How will local educators respond to both the diverse learning needs of these students and the neoliberal context that has shaped their thinking, decision-making and pedagogical practices? Although certainly no panacea, I argue that providing opportunities for teacher candidates to enroll in L.E.A.D. courses that adopt authentic critical pedagogies is a progressive path to deepening teacher candidate engagement and acknowledging and countering the neoliberal ideology and practices that sustain significant inequities. This chapter demonstrates how the philosophy underpinning the L.E.A.D. course, combined with an authentic form of critical pedagogy, has sparked the “conscious raising” learning experiences that prompt teacher candidates to envision themselves as change agents earnestly working toward a more socially just world (Freire, 1985; Giroux, 1992; Giroux & McLaren, 1994; Morrell, 2013). Before becoming change agents, teacher candidates need a robust understanding of democracy and the collective good. Giroux (1992) argues that teacher educators must provide “the conditions that allow students to reconceptualize themselves as citizens and develop a sense of what it means to fight for important social and political issues that affect their lives, bodies, and society” (p. 31). The critical learning experienced by teacher candidates in the L.E.A.D. course served this very purpose as the professors positioned the “pedagogical as more political” by prompting teacher candidates to consider becoming “agents that enunciate, act, and reflect on themselves, their relations to others, and the wider social order” (Giroux, 2004, p. 499).

Key Terms in this Chapter

Oppression: The social act of placing severe restrictions on an individual, group or institution. The oppressed individual or group is devalued, exploited and deprived of privileges by the individual or group which has more power. Thus, oppression occurs when one social group exploits another for its own benefit. This exploitation may be unconscious or intentional.

Emancipation: The idea that one must be free from imposed societal constraints in order to work towards one’s full human potential.

Dominant Ideology: The normative attitudes, beliefs, and values that are promoted by the ruling class and adopted by the majority of people in a particular society; these pervasive attitudes, beliefs, and values inevitably structure a population’s perceptions of what comes to be understood and accepted as normative, or, the societal status quo.

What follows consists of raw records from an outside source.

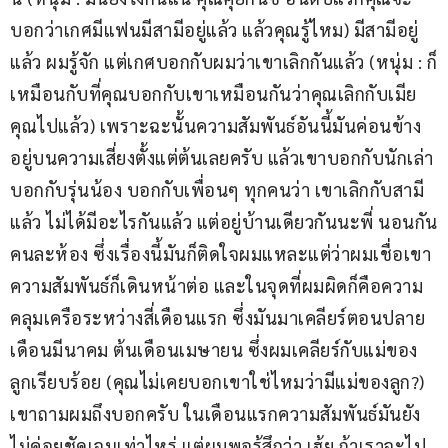
บอกว่าเกศมีแฟนมีสามีอยู่แล้ว แล้วคุณรู้ไหม) มีสามีอยู่
แล้ว ผมรู้จัก แต่เกศบอกกับผมว่าเขาเลิกกันแล้ว (หนุ่ม : ก็
เหมือนกับที่คุณบอกกับเขาเหมือนกันว่าคุณเลิกกับเมีย
คุณไปแล้ว) เพราะฉะนั้นความสัมพันธ์อันนี้มันค่อนข้าง
อยู่บนความเสี่ยงตั้งแต่ต้นเลยครับ แล้วเขาบอกกับนักเล่า 
บอกกับรุ่นน้อง บอกกับเพื่อนๆ ทุกคนว่า เขาเลิกกับสามี
แล้ว ไม่ได้มีอะไรกันแล้ว แต่อยู่บ้านเดียวกันนะพี่ นอนกัน
คนละห้อง ซึ่งเรื่องนี้มันก็ติดใจผมแหละแต่ว่าผมเชื่อเขา 
ความสัมพันธ์ก็เดินหน้าต่อ และในจุดที่ผมผิดก็คือความ
คลุมเครือระหว่างสี่เดือนแรก ซึ่งมันมาเคลียร์ตอนปลาย
เดือนมีนาคม ต้นเดือนเมษายน ซึ่งผมเคลียร์กับแม่ของ
ลูกเรียบร้อย (คุณไม่เคยบอกเขาใช่ไหมว่ามีแม่ของลูก?) 
เขาถามผมถึงบอกครับ ในเดือนแรกความสัมพันธ์มันยัง
ไม่ค่อยชัดเจนเท่าไหร่ แต่ผมพอรู้สึกว่า เฮ้ย ถ้าเราจะไป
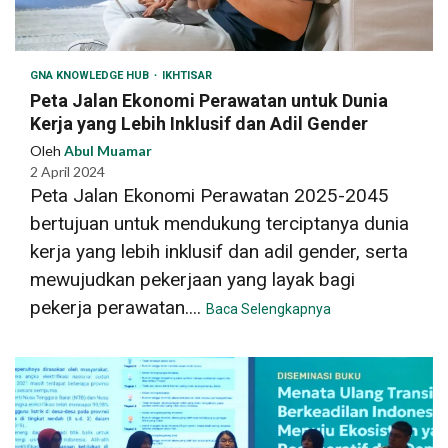
GNA KNOWLEDGE HUB
IKHTISAR
Peta Jalan Ekonomi Perawatan untuk Dunia
Kerja yang Lebih Inklusif dan Adil Gender
Oleh
Abul Muamar
2 April 2024
Peta Jalan Ekonomi Perawatan 2025-2045
bertujuan untuk mendukung terciptanya dunia
kerja yang lebih inklusif dan adil gender, serta
mewujudkan pekerjaan yang layak bagi
pekerja perawatan....
Baca Selengkapnya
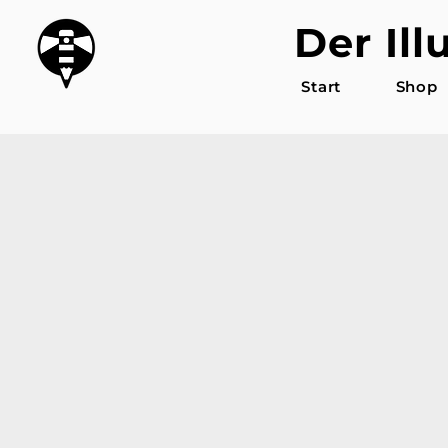
Der Ill
Start
Shop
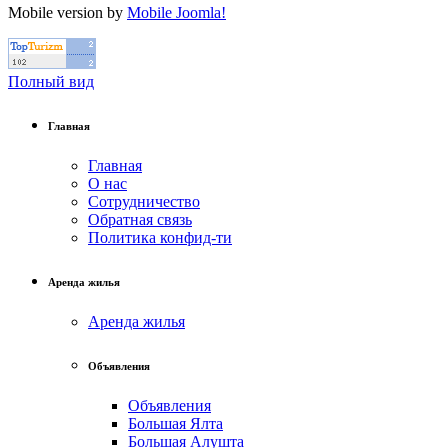
Mobile version by
Mobile Joomla!
Полный вид
Главная
Главная
О нас
Сотрудничество
Обратная связь
Политика конфид-ти
Аренда жилья
Аренда жилья
Объявления
Объявления
Большая Ялта
Большая Алушта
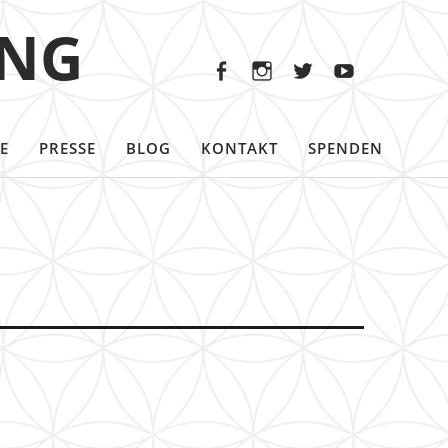
Facebook
Instagram
Twitter
Youtu
ING
Facebook
Instagram
Twitter
Youtube
E
PRESSE
BLOG
KONTAKT
SPENDEN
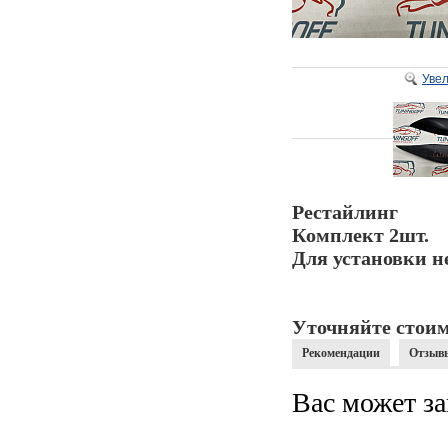
Уве
Рестайлинг
Комплект 2шт.
Для установки н
Уточняйте стоим
Рекомендации
Отзыв
Вас может за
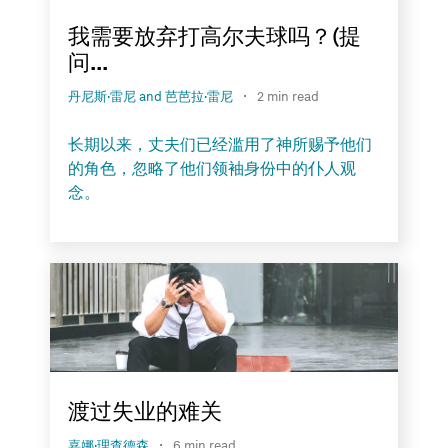
我需要放弃打高尔夫球吗？(提
问...
·
丹尼斯·雷尼 and 芭芭拉·雷尼
2 min read
长期以来，丈夫们已经滥用了神所赐予他们
的角色，忽略了他们领袖身份中的仆人观
念。
渡过失业的难关
·
嘉娜·理查德森
6 min read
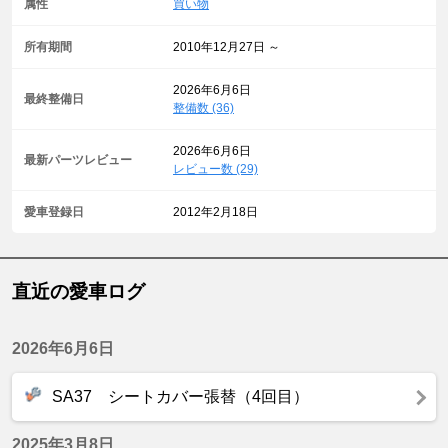
属性
買い物
所有期間
2010年12月27日 ～
2026年6月6日
最終整備日
整備数 (36)
2026年6月6日
最新パーツレビュー
レビュー数 (29)
愛車登録日
2012年2月18日
直近の愛車ログ
2026年6月6日
SA37 シートカバー張替（4回目）
2025年3月8日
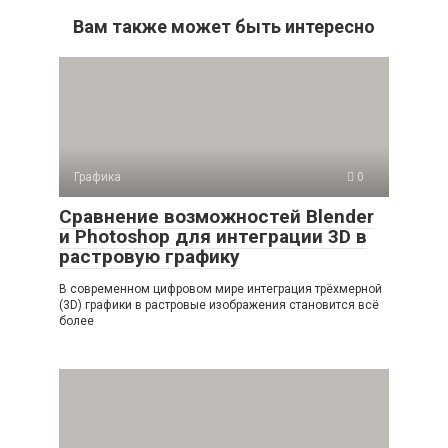
Вам также может быть интересно
Графика
0
Сравнение возможностей Blender
и Photoshop для интеграции 3D в
растровую графику
В современном цифровом мире интеграция трёхмерной
(3D) графики в растровые изображения становится всё
более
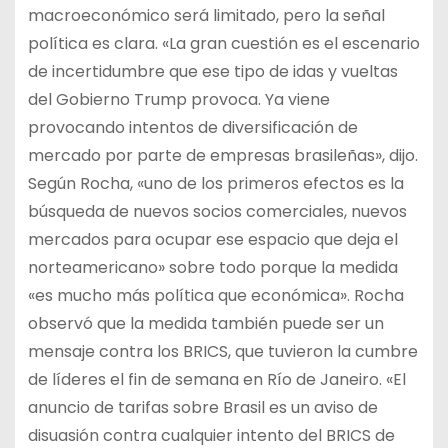
macroeconómico será limitado, pero la señal
política es clara. «La gran cuestión es el escenario
de incertidumbre que ese tipo de idas y vueltas
del Gobierno Trump provoca. Ya viene
provocando intentos de diversificación de
mercado por parte de empresas brasileñas», dijo.
Según Rocha, «uno de los primeros efectos es la
búsqueda de nuevos socios comerciales, nuevos
mercados para ocupar ese espacio que deja el
norteamericano» sobre todo porque la medida
«es mucho más política que económica». Rocha
observó que la medida también puede ser un
mensaje contra los BRICS, que tuvieron la cumbre
de líderes el fin de semana en Río de Janeiro. «El
anuncio de tarifas sobre Brasil es un aviso de
disuasión contra cualquier intento del BRICS de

Teaching for Social Justice: In its attempt to address issues of equity, socially just teaching practices include curriculum, pedagogies, teacher dispositions, and interactional styles that contribute to improving the learning conditions, opportunities, and learning outcomes for all students, including students who belong to groups that are typically underserved in the current educational context.

Transformation: A process of shifting the collective consciousness of a society so that reality is refined by consensus. This process may occur by external stimulus and sometimes intentionally. Societal transformations occur when the newly held values and attitudes are sustained over time and new societal norms are created and internalized.

Social Justice: An ideology and social practice that emphasizes that all individuals and groups should have equal access to the opportunities and goods that are needed to realize their potential. Social justice initiatives respond to unjust circumstances in which essential human rights are limited or denied with no recourse to rule, law, or commonly held societal values. This access may be limited by an individual or group due to a characteristic such as race, class, gender, disability and/or sexual orientation.

Critical Consciousness: A complex educational process of learning that focuses on achieving an in-depth understanding of the world that in turn allows for the perception and exposure of social and political contradictions. It is the intellectual capacity to think holistically and critically about one’s conditions and may lead to the highest development of one’s thought and action.